Massachusetts governor signs Millionaires' Tax petition
Bay State vote years away, but some state tax initiatives are on Nov. 3 ballots
The Republican governor of Massachusetts has signed a petition that, if successful, would let his state's voters decide if they want to tax millionaires more.
Gov. Charlie Baker told WGBH public radio earlier this month that although he personally hasn't yet decided whether he supports a surtax on high-income taxpayers, he does believe that voters should get a say on the idea.
Massachusetts Gov. Charlie Baker in the WGBH studios on Oct. 15. Photo by Meredith Nierman/WGBH News. Click image to listen to the interview.
Such direct democracy efforts are becoming even more popular. As I note in my story on some key 2015 tax ballot initiatives, voters in nine states this election year will decide the fate of 28 ballot measures. There also are more initiatives at local levels.
Massachusetts millionaires safe for a while: Currently, Massachusetts imposes a flat personal income tax rate of 5.15 percent on wages and most other types of income, and a separate rate of 12 percent on income from short-term capital gains and on some types of long-term gains on the sale or exchange of collectibles. That tax rate is scheduled to drop to 5.1 percent in effective Jan. 1, 2016.
Any move to add another tax rate level for high earners would require amending Massachusetts' constitution. A millionaires' tax ballot question to authorize that change would be in 2016, with additional requirements meaning any tax law change not likely taking effect until 2019.
But Baker said he signed the petition to get the ball rolling because he believes in the process.
Massachusetts Republicans who might be dismayed that Baker's signature could indicate the GOP governor would vote to raise taxes need not worry. "You know I'm not a big tax-increase guy," he told the public radio program.
Texas tax measures on 2015 ballot: Massachusetts voters might have to wait a while for their electoral say on what taxes millionaires pay, but this year voters in nine states will decide (or already have decided) 28 ballot measures. There also are more initiatives at local levels.
The hubby and I, along with our fellow Texas voters, will determine the fate on Nov. 3 of several ballot questions, including three tax-related ones.
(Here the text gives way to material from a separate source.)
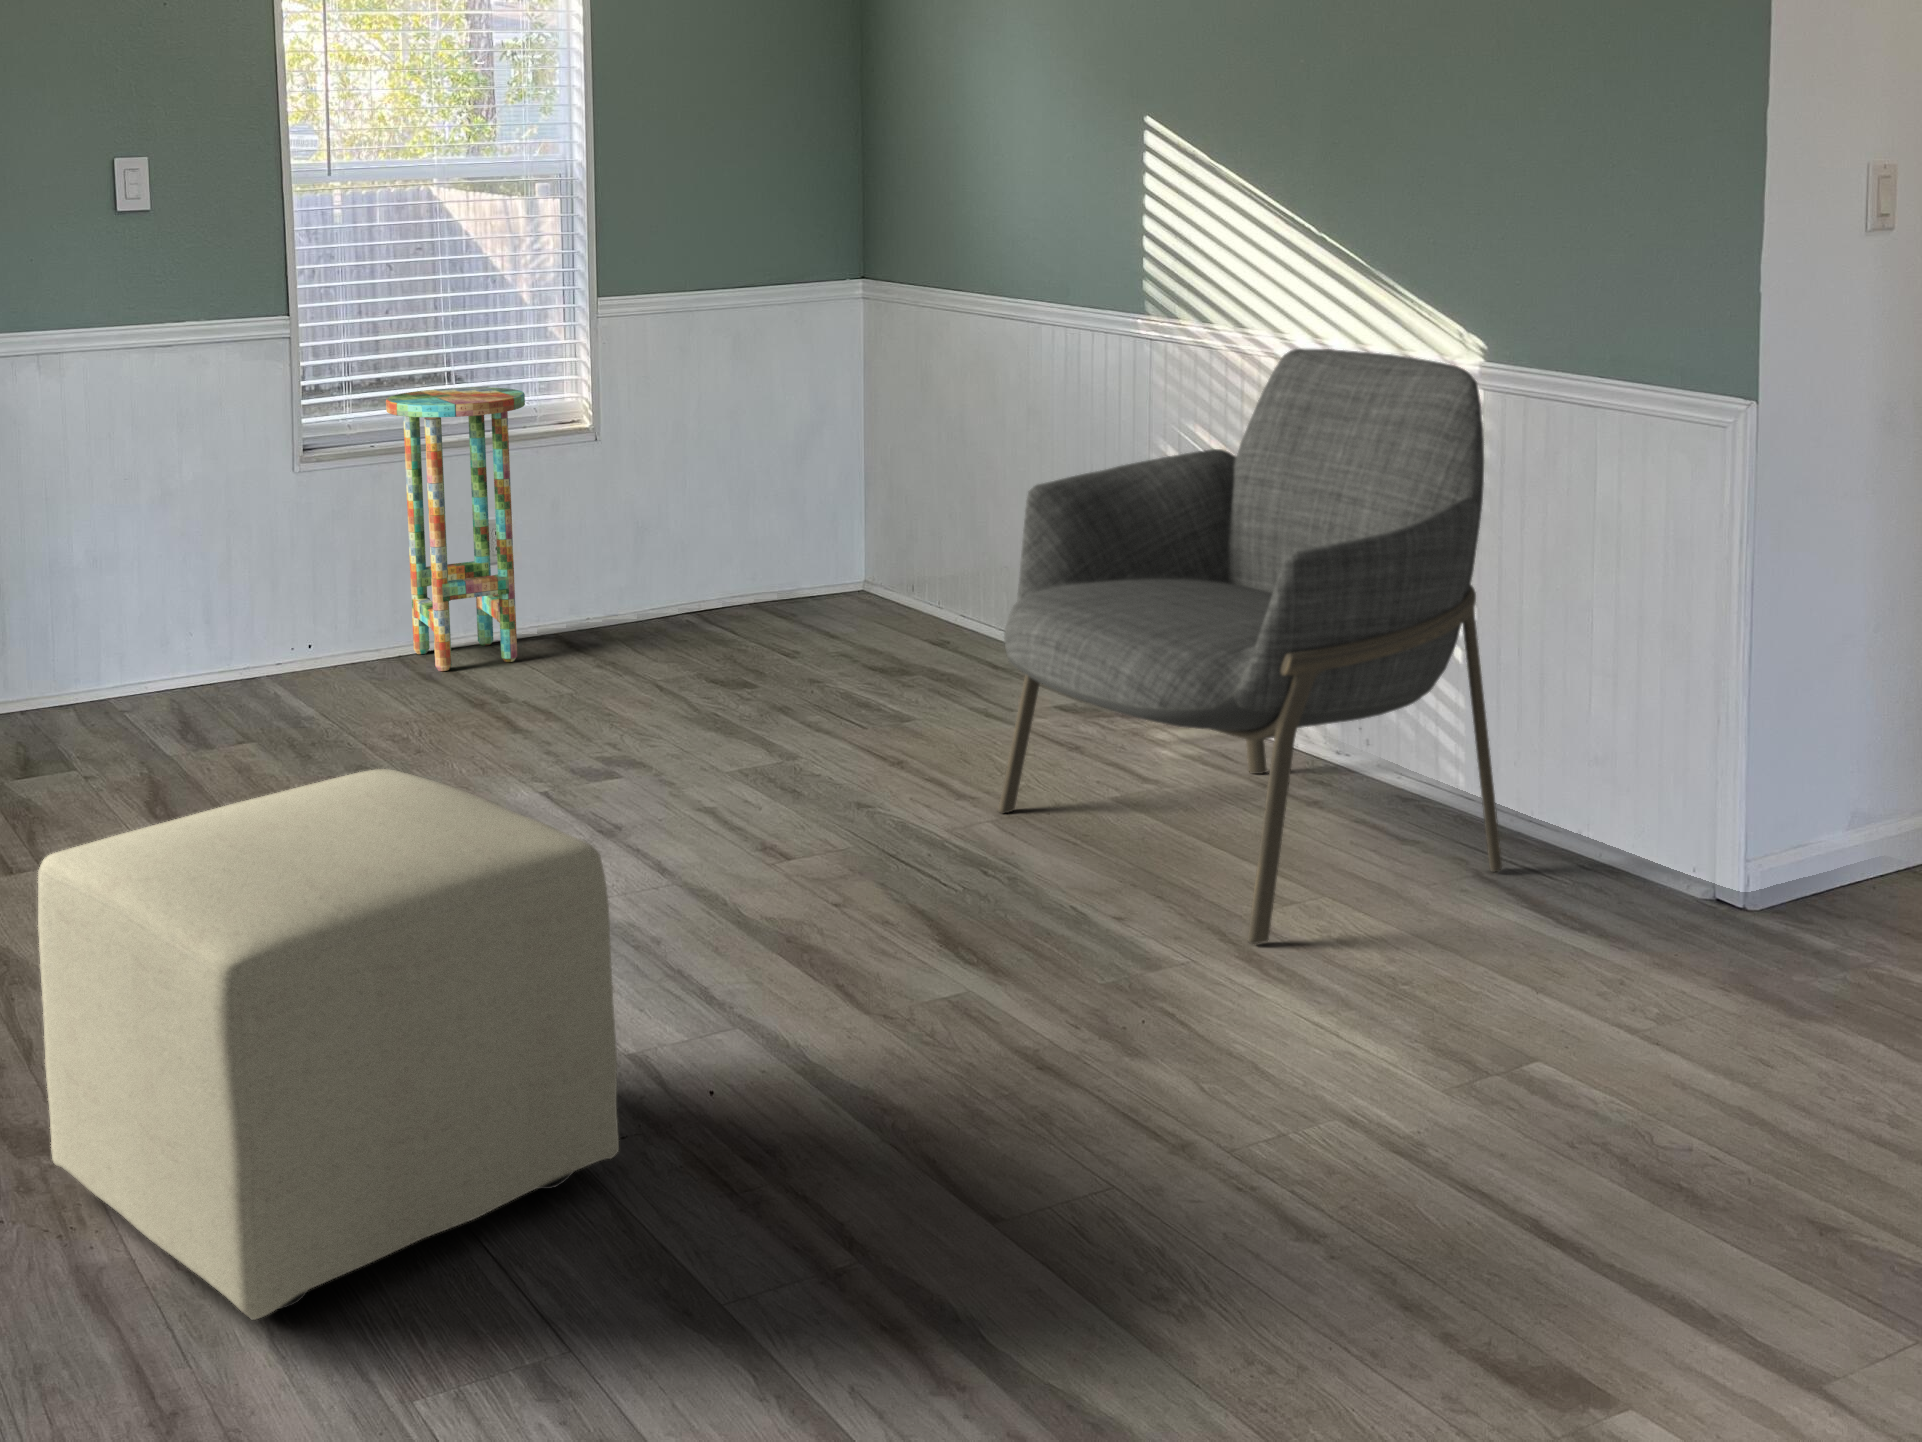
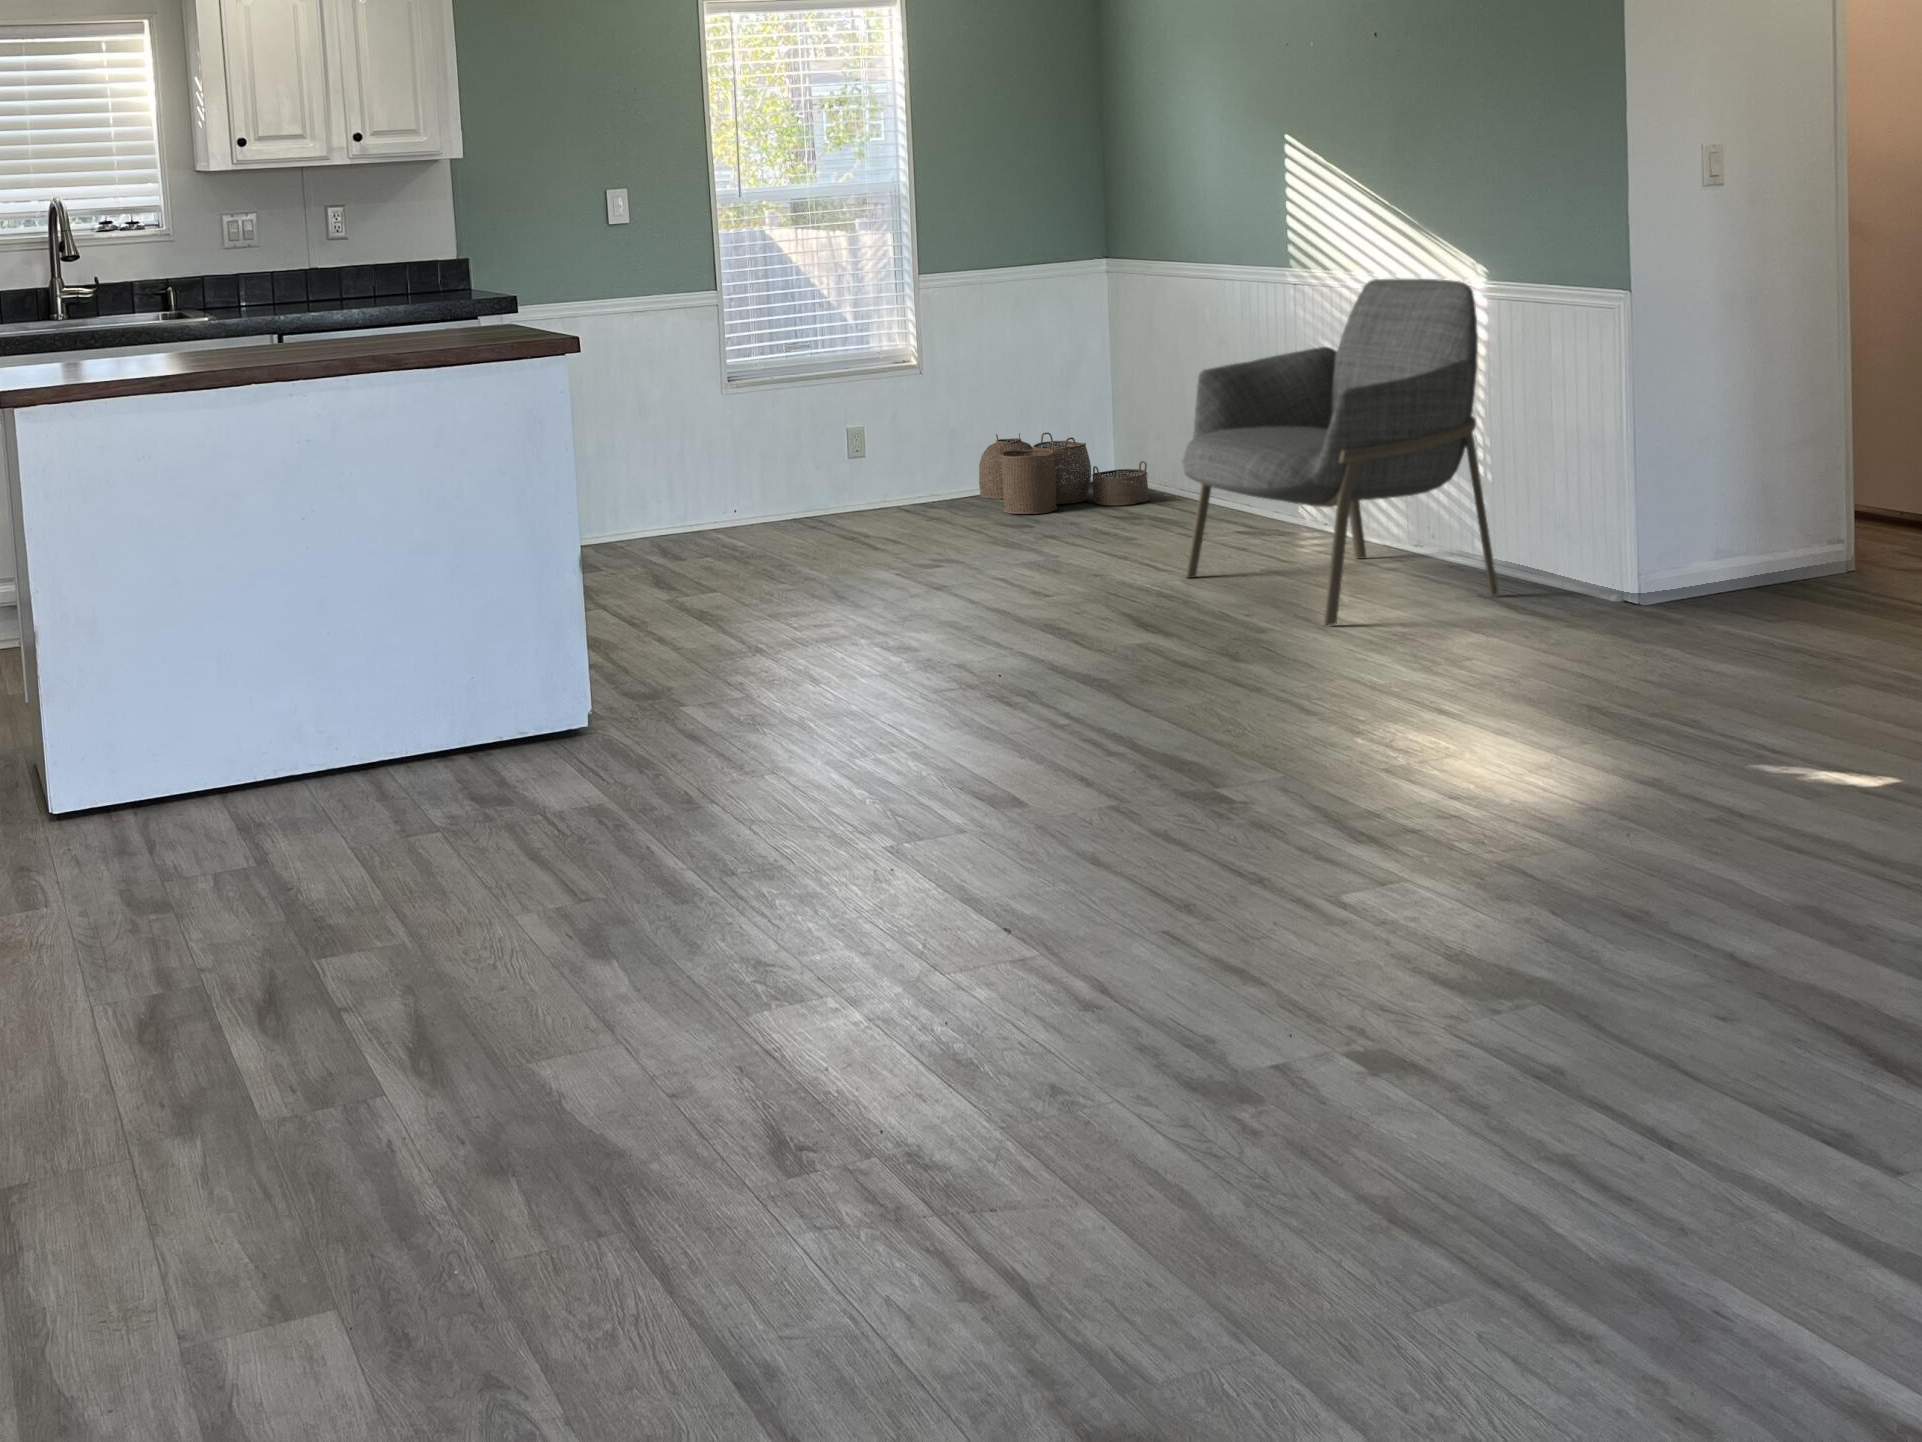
side table: present [386,388,525,671] -> none [786,337,878,524]
woven basket: none [670,528,916,659] -> present [979,433,1149,514]
ottoman: present [38,769,619,1320] -> none [643,507,948,743]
There's Proposition 1, which would increase the residential homestead property tax exemption from $15,000 to $25,000. It's getting the most attention. The flyer pictured above is just one of the many mailings (along with robocalls) we've received about this issue in the last couple of weeks.
Texas' Proposition 2 would provide a residential property tax exemption for surviving spouses of disabled veterans. Proposition 7 would dedicate certain sales tax dollars to road construction and payment of existing transportation-related debt.
Colorado voters to decide on pot taxes: While I'm particularly interested in the tax questions that will affect me personally, I know the ballot question that will get the most attention next week is Colorado's Proposition BB, which deals with taxes on the state's legal marijuana sales.
If Rocky Mountain voters approve, the state would keep marijuana-related tax money that exceeds its official budget estimates. Under Colorado's current Taxpayer Bill of Rights (TABOR) provisions, any excess pot tax collections now have to be refunded to residents, inhalers and nonsmokers alike.
On Sept. 16, Colorado's TABOR rules provided marijuana buyers a one-day weed tax reprieve. The refund amount at stake under Prop BB is a projected $58 million. A similar keep-or-refund pot taxes question also is on the local Denver ballot.
You can read more about these tax-related ballot measures, as well as some in Maine and Washington State, in my story, which is this week's Weekly Tax Tip.
And regardless of what issues or candidates are on the ballots you'll mark next Tuesday, do your pre-polling homework and VOTE!